El automóvil interrumpe su marcha, y al abrirse la puerta, la figura de un hombre desgarbado se asoma pretendiendo atisbar en la oscuridad, lo que cree haber visto. Desde donde estoy trato de llamar su atención, pero el secuestrador lo impide, me retiene entre los matorrales, cubriéndome reciamente las fauces bajo la palma de su mano. En unos pocos segundos el automovilista retorna a su carro y, a medida que este se dispersa en la neblina, me exonera de su peso corporal.
—¿Dónde crees que ibas? —me increpa, levantándome del suelo.
—Suéltame, sólo quiero irme a mi casa, déjame.
—¿Cuándo entenderás que no te irás? ¿Acaso no soy claro?
Al tomarme de los hombros veo una oportunidad inmejorable y le aplico un rodillazo en la entrepierna que lo obliga a indultarme, pero se redime ágilmente y antes de poder escabullirme de sus dominios me sujeta con fuerza a las espaldas, tan cerca, que las respiraciones de ambos se entremezclan unísonas.
—¿Por qué hiciste eso, niña estúpida? —pregunta hipando.
—Suéltame por favor —le suplico entre sollozos.

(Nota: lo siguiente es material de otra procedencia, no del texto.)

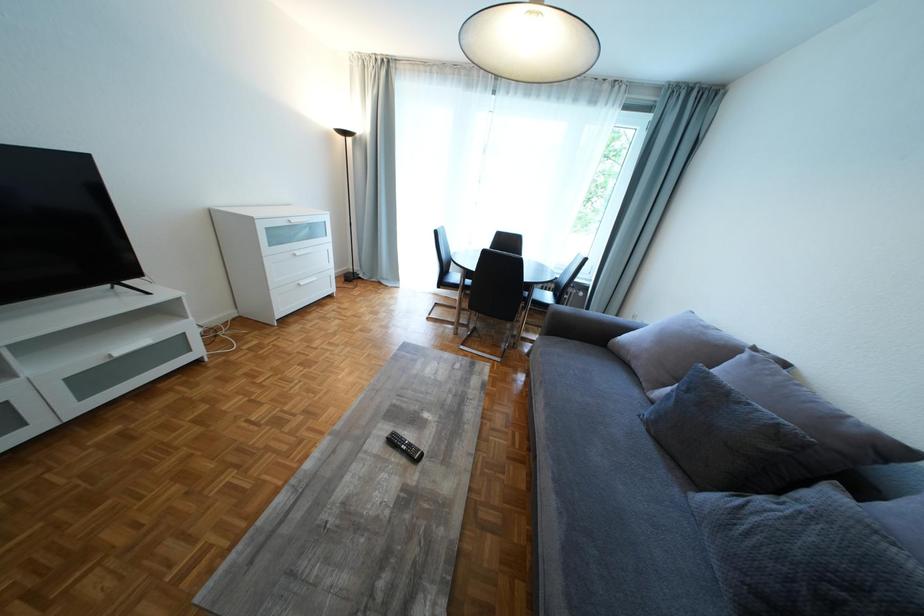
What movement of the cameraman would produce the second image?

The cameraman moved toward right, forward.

—No seas incrédula, niña —menciona—; quédate quietita, cuanto más luches y te niegues a la posibilidad de conocerme, más tiempo permanecerás así.
—¿Qué dices? Nunca tendré deseos de conocer a un enfermo como tú, ¡Jamás!
—No vuelvas a decirlo más, ¿oíste? —me susurra al oído, lleno de ira.
El individuo sujeta mis manos y pies empleando una cuerda y me traslada a rastras hasta al coche. Sacudo mi cuerpo para poder escapar, pero es imposible, pues he sido atada a conciencia; los amarres están tan bien asegurados que impiden circular con normalidad la sangre por mis venas.
Acto seguido, abre una de las puerta traseras del vehículo, me obliga a ingresar por allí y saca de la guantera un frasquillo del que vierte parte de su contenido sobre un pañuelo. Se acerca hacia mí, en un movimiento veloz, y al afianzarme la tela sobre el rostro, mi cuerpo empieza a adormecerse, los sentidos me abandonan, adentrándome en un estado de somnolencia.